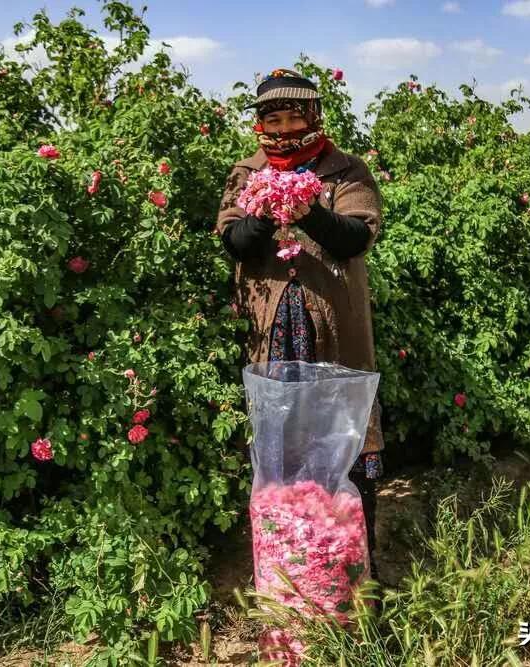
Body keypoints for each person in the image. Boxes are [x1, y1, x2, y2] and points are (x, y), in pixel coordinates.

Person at [215, 67, 386, 580]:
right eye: (276, 120)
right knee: (280, 448)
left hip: (333, 332)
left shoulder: (345, 170)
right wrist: (266, 210)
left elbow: (355, 238)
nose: (287, 130)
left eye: (296, 118)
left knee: (344, 442)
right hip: (272, 333)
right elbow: (235, 242)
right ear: (261, 124)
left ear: (313, 117)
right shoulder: (246, 173)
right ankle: (292, 566)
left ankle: (355, 568)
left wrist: (307, 209)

• • • • •

[What needs to be done]: Reproduce the data above in full, exactly as it is, with the pictures left out.

[Response]:
Body keypoints for each person in the image. Boxes are [x1, y1, x2, y2] and points are (x, y), in pixel coordinates.

Person at [215, 67, 386, 580]:
right eye: (276, 120)
right knee: (280, 448)
left hip: (333, 332)
left shoulder: (345, 170)
right wrist: (266, 210)
left elbow: (355, 238)
nose: (287, 130)
left eye: (296, 118)
left knee: (344, 442)
right hip: (272, 333)
right elbow: (235, 242)
right ear: (261, 124)
left ear: (313, 117)
right shoulder: (246, 173)
right ankle: (292, 566)
left ankle: (355, 568)
left wrist: (307, 209)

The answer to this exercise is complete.